— В десять я сломала эту ногу, — отвечаю, пожав плечами.

— Кофе будешь? — спрашивает он, по-прежнему не сдвинувшись с места.

— Буду, — решаю поэкспериментировать, — сделаешь?

— Сделаю, — смотрит, не двигается и кофе делать не собирается, походу.

Мы залипаем глаза в глаза. У Мара темные, как и он сам. Под глазами мешки. Плохо спалось? Или вчерашняя шалава укатала парня? Полный пакет, все включено, ультра all inclusive.

Не сговариваясь, расходимся в разные стороны. Я сажусь на стул, он клацает кнопкой кофемашины и медленно отпивает свой напиток.

Спустя минуту Марат ставит передо мной чашку и отходит обратно к окну, только теперь стоит лицом ко мне.

— Всегда так рано встаешь? — спрашивает, как бы между делом рассматривая мое тело.

Интересно, о чем он думает? Я не вижу вообще никакого интереса к себе, скорее так, для проформы пробежался глазами. Есть увечья? Нет? Отлично.

Отчего-то становится обидно. Я ведь красивая. И тело у меня отличное, знаю это. Бедра, грудь — имеются, ноги ровные, волосы длинные, ухоженные.

Неужели я совсем не нравлюсь ему? Так глупо ожидать каких-то эмоций от… как там его называют? Пес Севера? Бессердечная тварь, не знающая ни любви, ни нежности.

— Да. А ты? — я все-таки решаю ответить, потому что мое молчание становится подозрительным.

— А я как придется, — вроде и сказано обычным тоном, но клянусь, я вижу, как по его лицу пробегают тени.

Мимолетные, их можно было и не заметить.

— Ты запер меня в доме, — утверждаю спокойно, вообще ни одной ноткой не выдаю своей злости.

— Вынужденная мера, — кивает так беззаботно, будто это для него не значит ровным счетом ничего.

— Не делай так больше без видимой угрозы, — стараюсь говорить спокойно, но выходит как-то сквозь зубы, поэтому решаюсь добавить: — Пожалуйста.

Марату вообще насрать на мои попытки, поэтому он равнодушно бросает:

— Посмотрим.

Хочется его ударить, так, чтобы ладонь горела от соприкосновения с мужской щекой, чтобы с него спала вся эта бравада спокойствия.

— Не веди себя как обиженная пятилетка, и я не буду запирать тебя, — продолжает бесстрастно и будто издеваясь: — без видимой причины.

Вижу, как загораются у него глаза — ненадолго, маленькая искорка, которую он тут же тушит. Сволочь.

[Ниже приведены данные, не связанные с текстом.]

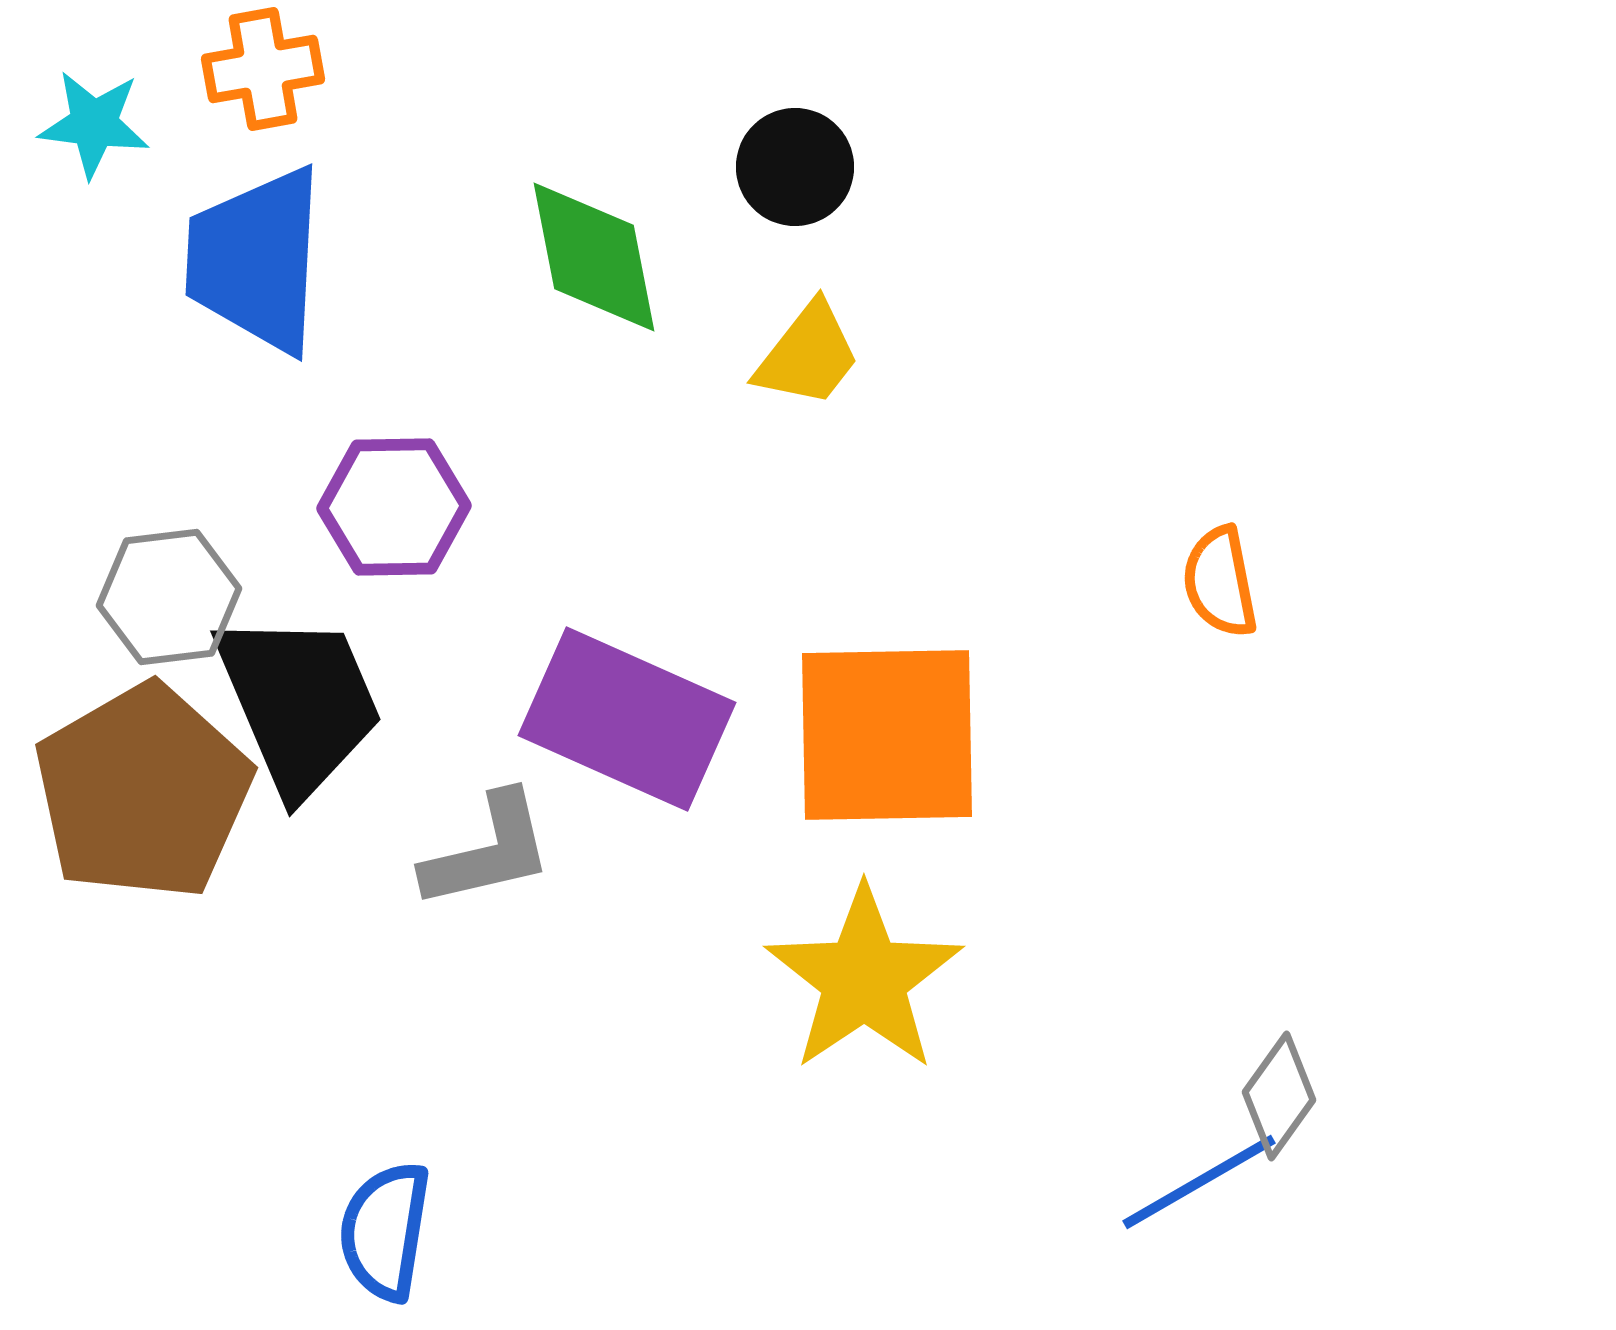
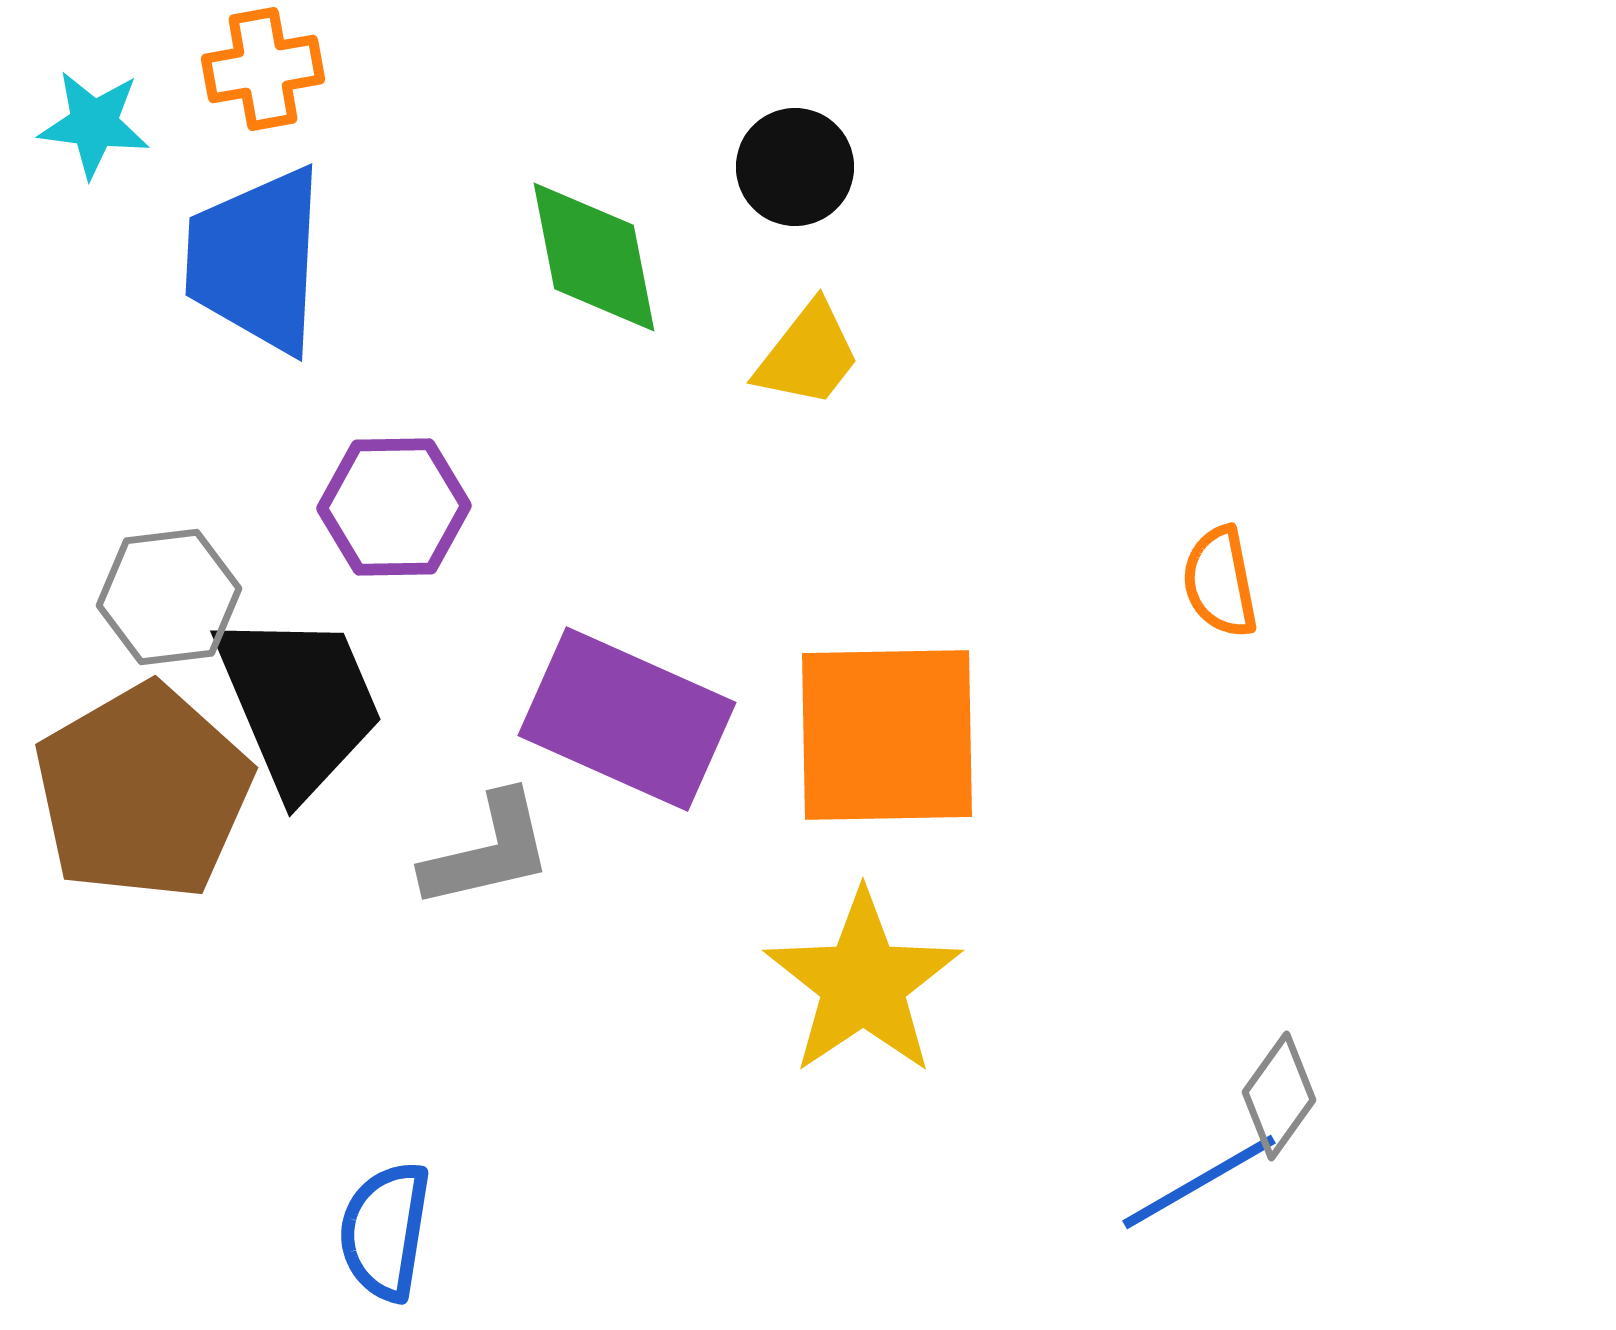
yellow star: moved 1 px left, 4 px down
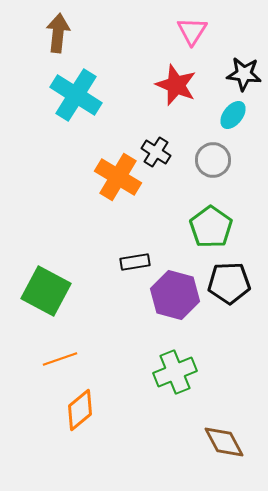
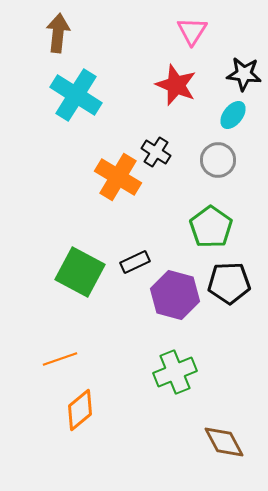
gray circle: moved 5 px right
black rectangle: rotated 16 degrees counterclockwise
green square: moved 34 px right, 19 px up
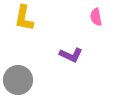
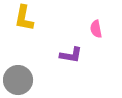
pink semicircle: moved 12 px down
purple L-shape: rotated 15 degrees counterclockwise
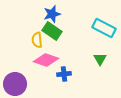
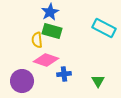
blue star: moved 2 px left, 2 px up; rotated 12 degrees counterclockwise
green rectangle: rotated 18 degrees counterclockwise
green triangle: moved 2 px left, 22 px down
purple circle: moved 7 px right, 3 px up
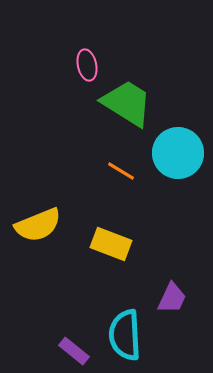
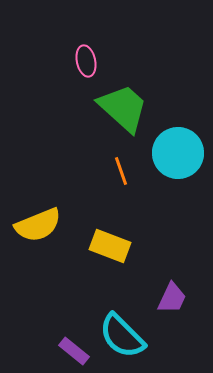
pink ellipse: moved 1 px left, 4 px up
green trapezoid: moved 4 px left, 5 px down; rotated 10 degrees clockwise
orange line: rotated 40 degrees clockwise
yellow rectangle: moved 1 px left, 2 px down
cyan semicircle: moved 3 px left, 1 px down; rotated 42 degrees counterclockwise
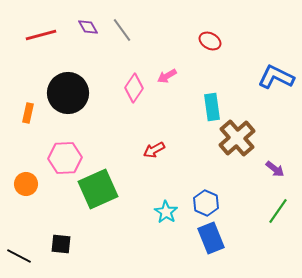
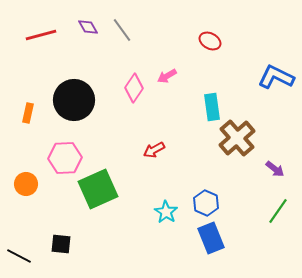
black circle: moved 6 px right, 7 px down
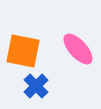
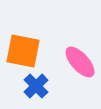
pink ellipse: moved 2 px right, 13 px down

— Ездил развлекаться ночью?

Ольга, заткнись, пожалуйста, пожалуйста!

Прошу, остановись! Угомони бешеное сердце! Сама себе хуже делаешь, этому же насрать на все!

Яд вскидывает бровь и кривит рот в некрасивой ухмылке:

— Уверена, что хочешь услышать ответ?

Уверена, что не хочу. Ответ мне совсем неинтересен, ведь я знаю правду. Я же договорилась со своими чувствами, успокоилась, вернула взрослую и адекватную девушку.

Оля, что ты делаешь сейчас?

— Так быстро, — меня колбасит. Господи, как же трясет, выворачивает, но кровь отливает от лица, и я поднимаю глаза. Смотрю прямо, даже улыбаюсь, хотя это действие причиняет боль. — Я была о тебе лучшего мнения.

Даже хмыкнула. Ну и идиотка же ты. Малолетняя ревнивая дурочка.

А Яд будто кайфует. Проходит, улыбаясь, к раковине, моет чашку, ставит ее на сушку и направляется к выходу, пока я за его спиной наливаюсь краской.

— Лучше бы тебе, Бемби, не поднимать эту тему и не вынуждать меня доказывать обратное.

Он на меня не смотрит, отвечает, стоя вполоборота, уже на выходе из комнаты.

— Выезжаем через тридцать минут. Тебе лучше поторопиться.

Яд уходит, а я качаю обессиленно головой. Черт, совсем забыла про расписание, которое вчера прислала Надежда. День забит плотно.

Застонав, допиваю остывший кофе, перемешивая непривычную горечь эспрессо и своего замешательства.